From the entries below, return every line that includes the word "precio".

------ EXCERPTED DATA ------

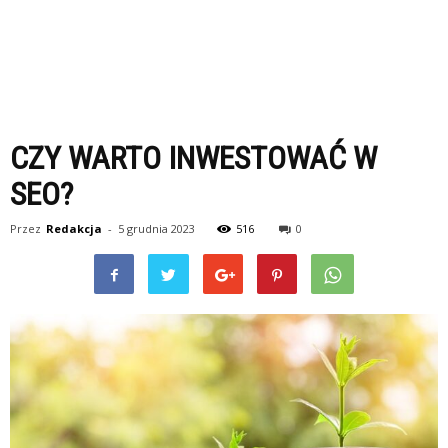
CZY WARTO INWESTOWAĆ W
SEO?
Przez
Redakcja
-
5 grudnia 2023
516
0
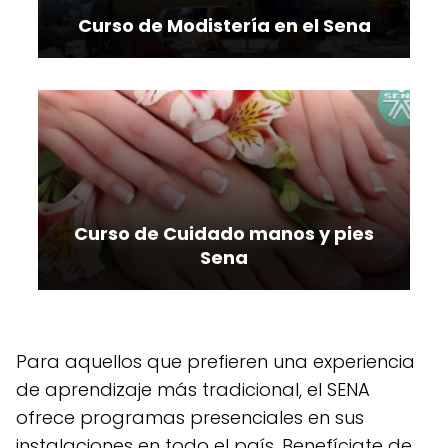
Curso de Modistería en el Sena
Curso de Cuidado manos y pies
Sena
Para aquellos que prefieren una experiencia
de aprendizaje más tradicional, el SENA
ofrece programas presenciales en sus
instalaciones en todo el país. Benefíciate de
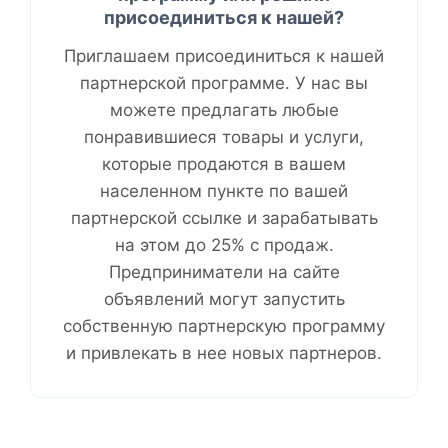
присоединиться к нашей?
Приглашаем присоединиться к нашей
партнерской программе. У нас вы
можете предлагать любые
понравившиеся товары и услуги,
которые продаются в вашем
населенном пункте по вашей
партнерской ссылке и зарабатывать
на этом до 25% с продаж.
Предприниматели на сайте
объявлений могут запустить
собственную партнерскую программу
и привлекать в нее новых партнеров.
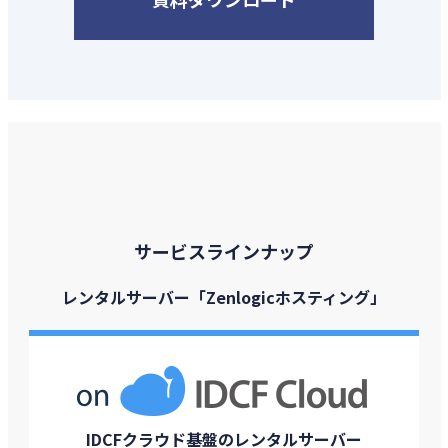
サービスラインナップ
レンタルサーバー「Zenlogicホスティング」
IDCFクラウド基盤のレンタルサーバー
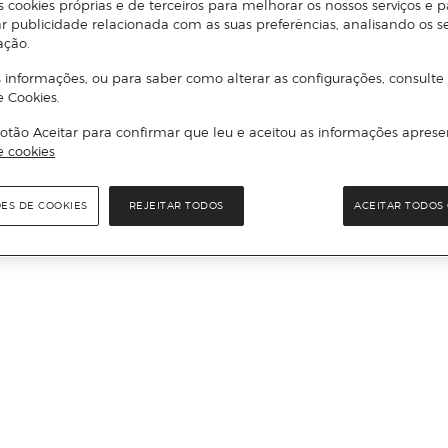
s cookies próprias e de terceiros para melhorar os nossos serviços e p
r publicidade relacionada com as suas preferências, analisando os s
ação.
 informações, ou para saber como alterar as configurações, consulte
e Cookies.
otão Aceitar para confirmar que leu e aceitou as informações aprese
e cookies
ÕES DE COOKIES
REJEITAR TODOS
ACEITAR TODOS 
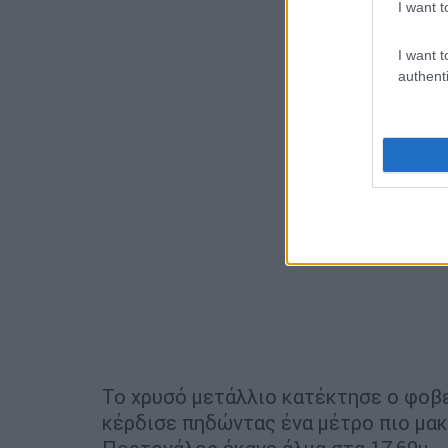
I want t
I want t
authenti
Το χρυσό μετάλλιο κατέκτησε ο φοβε
κέρδισε πηδώντας ένα μέτρο πιο μακ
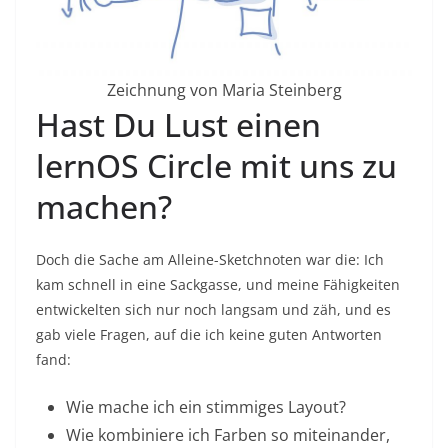
Zeichnung von Maria Steinberg
Hast Du Lust einen
lernOS Circle mit uns zu
machen?
Doch die Sache am Alleine-Sketchnoten war die: Ich
kam schnell in eine Sackgasse, und meine Fähigkeiten
entwickelten sich nur noch langsam und zäh, und es
gab viele Fragen, auf die ich keine guten Antworten
fand:
Wie mache ich ein stimmiges Layout?
Wie kombiniere ich Farben so miteinander,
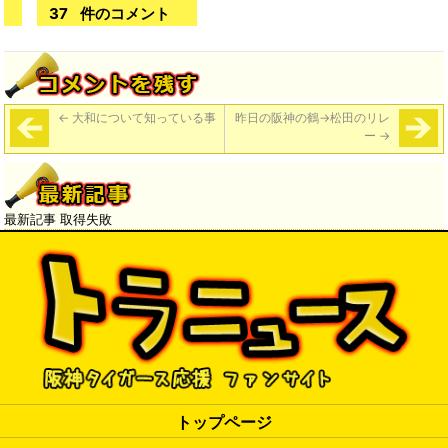
37
件のコメント
←
大和について知っている事
昨日の阪神の鶴→松田のリレ
ー
→
最新記事 取得失敗
トップページ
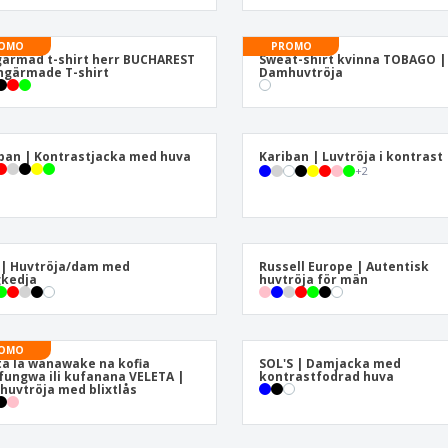
Utställare
Medaljer
Per
Affischer
Ruokaa ja karkkia
Ekol
OMO
PROMO
ärmad t-shirt herr BUCHAREST
Sweat-shirt kvinna TOBAGO |
Resväskor och
Skrivaretiketter
Böck
ngärmade T-shirt
Damhuvtröja
ryggsäckar
ban | Kontrastjacka med huva
Kariban | Luvtröja i kontrast
+
2
| Huvtröja/dam med
Russell Europe | Autentisk
gkedja
huvtröja för män
OMO
a la wanawake na kofia
SOL'S | Damjacka med
ofungwa ili kufanana VELETA |
kontrastfodrad huva
uvtröja med blixtlås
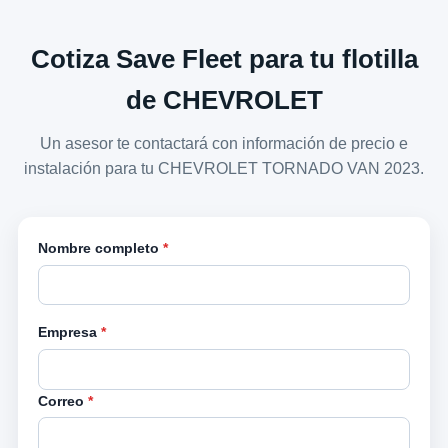
Cotiza Save Fleet para tu flotilla
de CHEVROLET
Un asesor te contactará con información de precio e
instalación para tu CHEVROLET TORNADO VAN 2023.
Nombre completo
*
Empresa
*
Correo
*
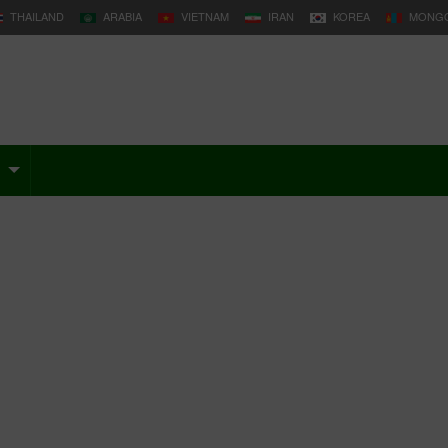
THAILAND
ARABIA
VIETNAM
IRAN
KOREA
MONGO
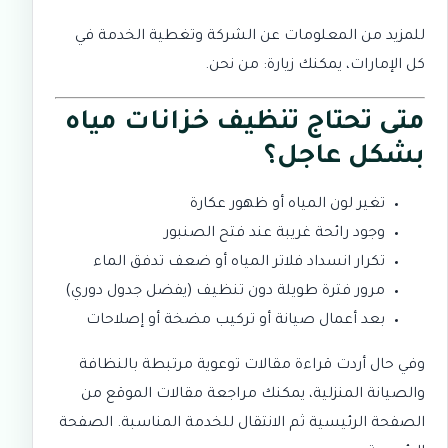
للمزيد من المعلومات عن الشركة وتغطية الخدمة في
كل الإمارات، يمكنك زيارة:
من نحن
.
متى تحتاج تنظيف خزانات مياه
بشكل عاجل؟
تغير لون المياه أو ظهور عكارة
وجود رائحة غريبة عند فتح الصنبور
تكرار انسداد فلاتر المياه أو ضعف تدفق الماء
مرور فترة طويلة دون تنظيف (يفضل جدول دوري)
بعد أعمال صيانة أو تركيب مضخة أو إصلاحات
وفي حال أردت قراءة مقالات توعوية مرتبطة بالنظافة
والصيانة المنزلية، يمكنك مراجعة مقالات الموقع من
الصفحة الرئيسية ثم الانتقال للخدمة المناسبة.
الصفحة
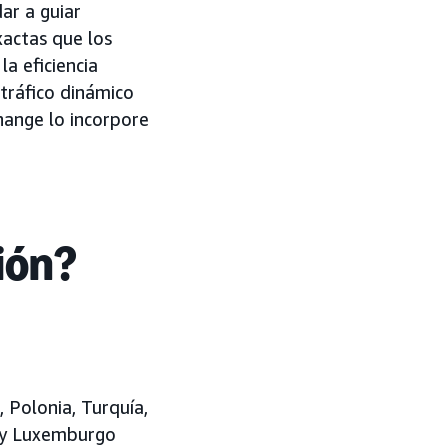
ar a guiar
xactas que los
a eficiencia
 tráfico dinámico
hange lo incorpore
ión?
, Polonia, Turquía,
a y Luxemburgo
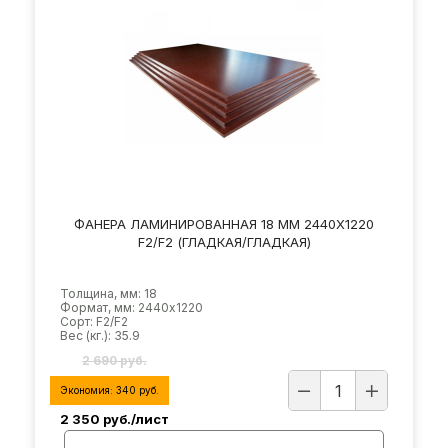
ФАНЕРА ЛАМИНИРОВАННАЯ 18 ММ 2440Х1220
F2/F2 (ГЛАДКАЯ/ГЛАДКАЯ)
Толщина, мм: 18
Формат, мм: 2440х1220
Сорт: F2/F2
Вес (кг.): 35.9
2 690 руб.
Экономия:
340
руб.
2 350
руб./лист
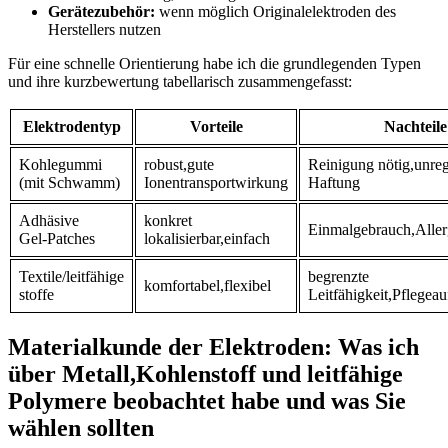
Gerätezubehör:
wenn möglich ‌Originalelektroden des
Herstellers nutzen
Für eine schnelle Orientierung habe ich​ die grundlegenden⁤ Typen
und ihre‍ kurzbewertung tabellarisch⁤ zusammengefasst:
Elektrodentyp
Vorteile
Nachteile
Kohlegummi ​
robust,gute
Reinigung⁤ nötig,unre
(mit Schwamm)
Ionentransportwirkung
⁢Haftung
Adhäsive⁣
konkret
Einmalgebrauch,Aller
Gel‑Patches
lokalisierbar,einfach
Textile/leitfähige
begrenzte
komfortabel,flexibel
stoffe
Leitfähigkeit,Pflegea
Materialkunde ‍der‍ Elektroden:​ Was⁢ ich
über Metall,Kohlenstoff und leitfähige
Polymere ⁢beobachtet habe und was⁤ Sie
wählen sollten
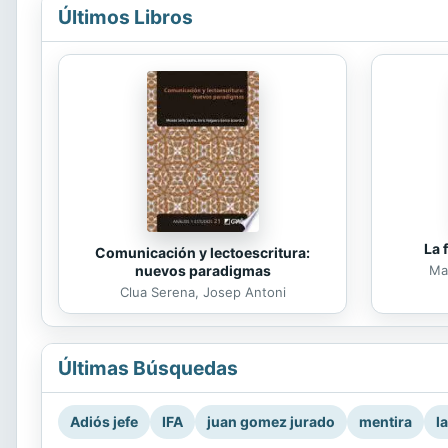
Últimos Libros
La 
Comunicación y lectoescritura:
nuevos paradigmas
Mar
Clua Serena, Josep Antoni
Últimas Búsquedas
Adiós jefe
IFA
juan gomez jurado
mentira
l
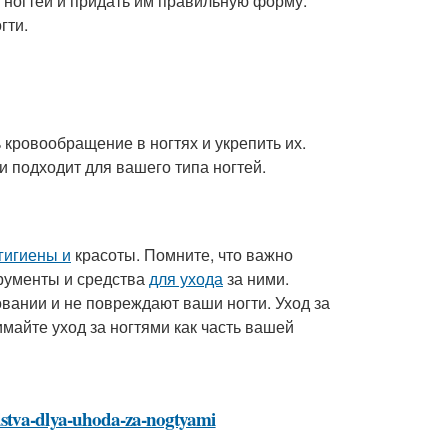
я ногтей и придать им правильную форму.
гти.
 кровообращение в ногтях и укрепить их.
 подходит для вашего типа ногтей.
гигиены и
красоты. Помните, что важно
трументы и средства
для ухода
за ними.
вании и не повреждают ваши ногти. Уход за
майте уход за ногтями как часть вашей
dstva-dlya-uhoda-za-nogtyami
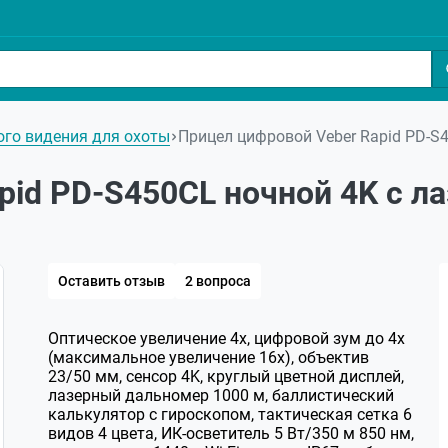
го видения для охоты
Прицел цифровой Veber Rapid PD-S
pid PD-S450CL ночной 4K с 
Оставить отзыв
2 вопроса
Оптическое увеличение 4х, цифровой зум до 4х
(максимальное увеличение 16х), объектив
23/50 мм, сенсор 4K, круглый цветной дисплей,
лазерный дальномер 1000 м, баллистический
калькулятор с гироскопом, тактическая сетка 6
видов 4 цвета, ИК-осветитель 5 Вт/350 м 850 нм,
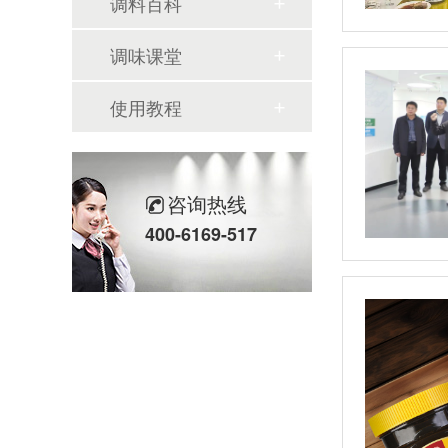
调料百科
调味课堂
使用教程
咨询热线
400-6169-517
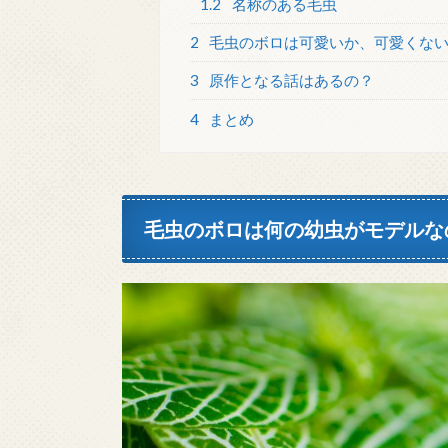
1.2
名称のある毛虫
2
毛虫のボロは可愛いか、可愛くな
3
原作となる話はあるの？
4
まとめ
毛虫のボロは何の幼虫がモデルな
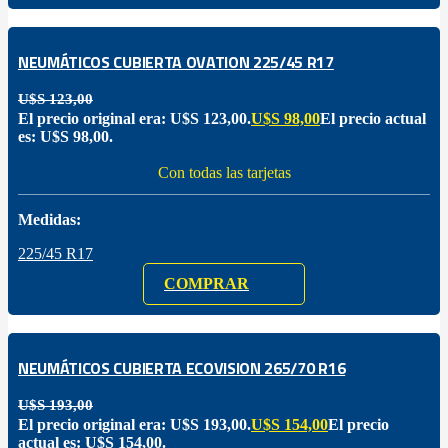
NEUMÁTICOS CUBIERTA OVATION 225/45 R17
U$S
123,00
El precio original era: U$S 123,00.
U$S
98,00
El precio actual
es: U$S 98,00.
Con todas las tarjetas
Medidas:
225/45 R17
COMPRAR
NEUMÁTICOS CUBIERTA ECOVISION 265/70 R16
U$S
193,00
El precio original era: U$S 193,00.
U$S
154,00
El precio
actual es: U$S 154,00.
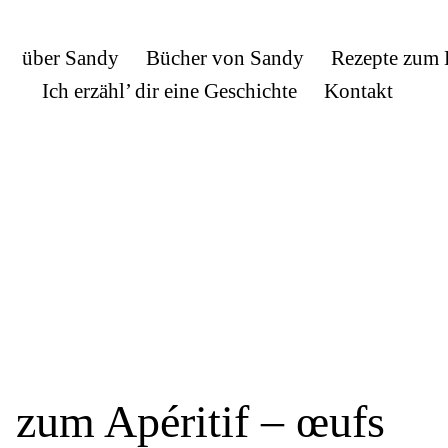
über Sandy
Bücher von Sandy
Rezepte zum
Ich erzähl’ dir eine Geschichte
Kontakt
e
zum Apéritif – œufs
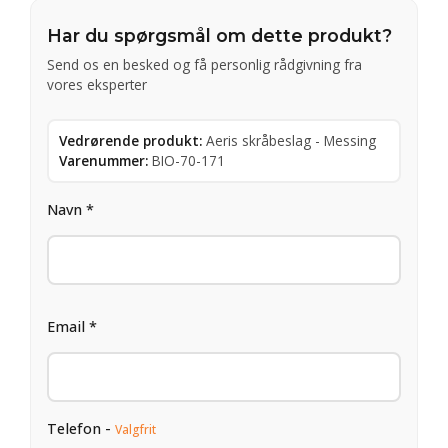
Har du spørgsmål om dette produkt?
Send os en besked og få personlig rådgivning fra
vores eksperter
Vedrørende produkt:
Aeris skråbeslag - Messing
Varenummer:
BIO-70-171
Navn *
Email *
Telefon -
Valgfrit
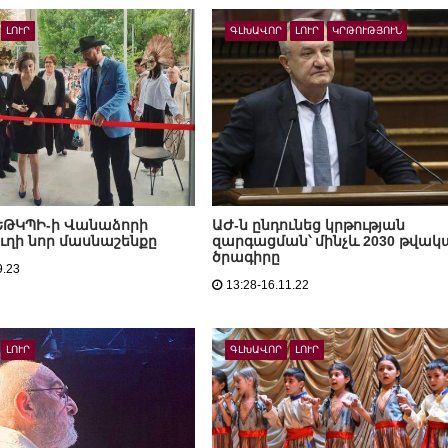
ԼՈՒՐ
ԳԼԽԱՎՈՐ
ԼՈՒՐ
ԿՐԹՈՒԹՅՈՒՆ
 ԵԹԿՊԻ-ի Վանաձորի
ԱԺ-ն ընդունեց կրթության
ւղի նոր մասնաշենքը
զարգացման՝ մինչև 2030 թվակ
ծրագիրը
9.23
13:28-16.11.22
ԼՈՒՐ
ԳԼԽԱՎՈՐ
ԼՈՒՐ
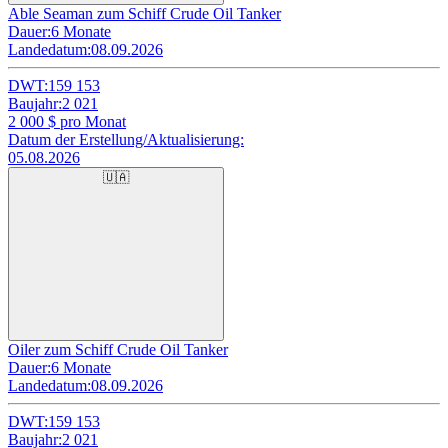
Able Seaman zum Schiff Crude Oil Tanker
Dauer:
6 Monate
Landedatum:
08.09.2026
DWT:
159 153
Baujahr:
2 021
2 000
$ pro Monat
Datum der Erstellung/Aktualisierung:
05.08.2026
🇺🇦
Oiler zum Schiff Crude Oil Tanker
Dauer:
6 Monate
Landedatum:
08.09.2026
DWT:
159 153
Baujahr:
2 021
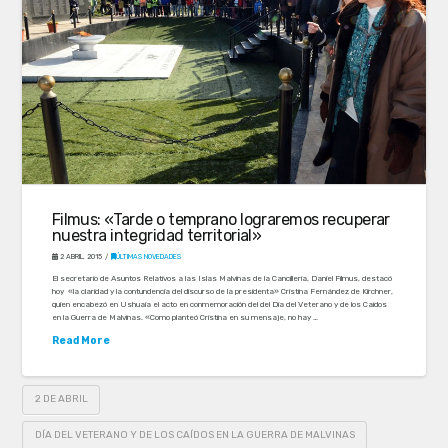
Filmus: «Tarde o temprano lograremos recuperar
nuestra integridad territorial»
2 ABRIL, 2015
ÚLTIMAS NOVEDADES
El secretario de Asuntos Relativos a las Islas Malvinas de la Cancillería, Daniel Filmus, destacó
hoy «la claridad y la contundencia del discurso de la presidenta» Cristina Fernández de Kirchner,
quien encabezó en Ushuaia el acto en conmemoración del del Día del Veterano y de los Caídos
en la Guerra de Malvinas. «Como planteó Cristina en su mensaje, no hay …
Read More
2 DE ABRIL
DÍA DEL VETERANO Y DE LOS CAÍDOS EN LA GUERRA DE MALVINAS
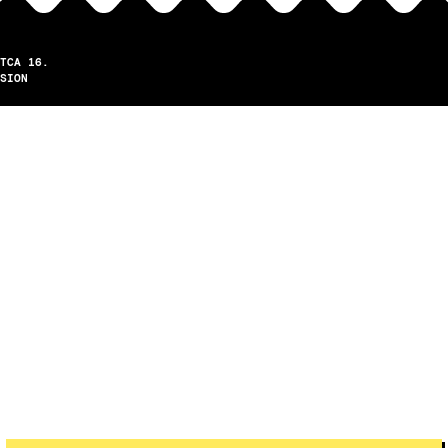
TCA 16.
SION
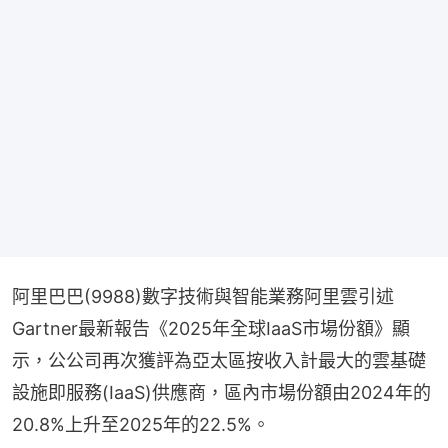
阿里巴巴(9988)數字技術與智能業務阿里雲引述
Gartner最新報告《2025年全球IaaS市場份額》顯
示，公公司再次獲評為亞太區按收入計最大的雲基礎
設施即服務(IaaS)供應商，區內市場份額由2024年的
20.8%上升至2025年的22.5%。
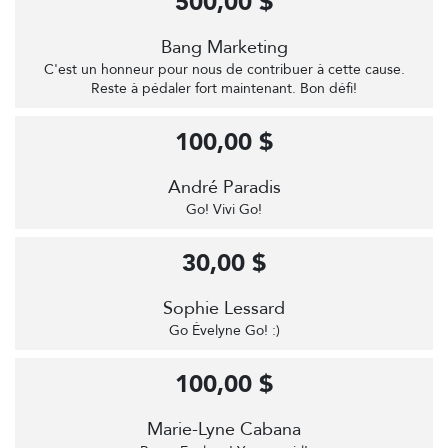
500,00 $
Bang Marketing
C'est un honneur pour nous de contribuer à cette cause.
Reste à pédaler fort maintenant. Bon défi!
100,00 $
André Paradis
Go! Vivi Go!
30,00 $
Sophie Lessard
Go Évelyne Go! :)
100,00 $
Marie-Lyne Cabana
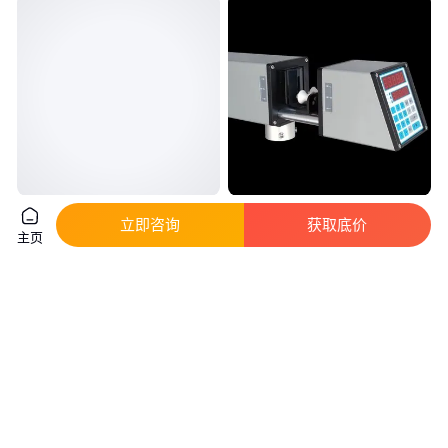
激光测径仪 日本泷川 LDM-306H
四玖CJY-25AL 高精度激光测径
立即咨询
获取底价
钢管专用耐高温2000℃
仪 数显在线激光测试厂家 测径
主页
仪定制
实地验厂
1
.11
8500
.00
￥
万
/台
￥
/台
江苏苏州
浙江绍兴
咨询
电话
咨询
电话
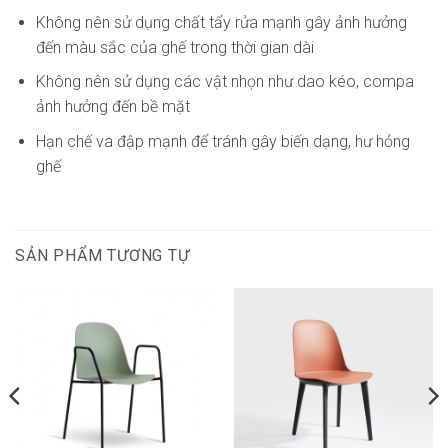
Không nên sử dụng chất tẩy rửa mạnh gây ảnh hưởng
đến màu sắc của ghế trong thời gian dài
Không nên sử dụng các vật nhọn như dao kéo, compa
ảnh hưởng đến bề mặt
Hạn chế va đập mạnh để tránh gây biến dạng, hư hỏng
ghế
SẢN PHẨM TƯƠNG TỰ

------

## EXERCISE RESULT
Un asesor te contactará con información de precio e
El precio original era: U$S 123,00.
El precio actual
El precio original era: U$S 193,00.
El precio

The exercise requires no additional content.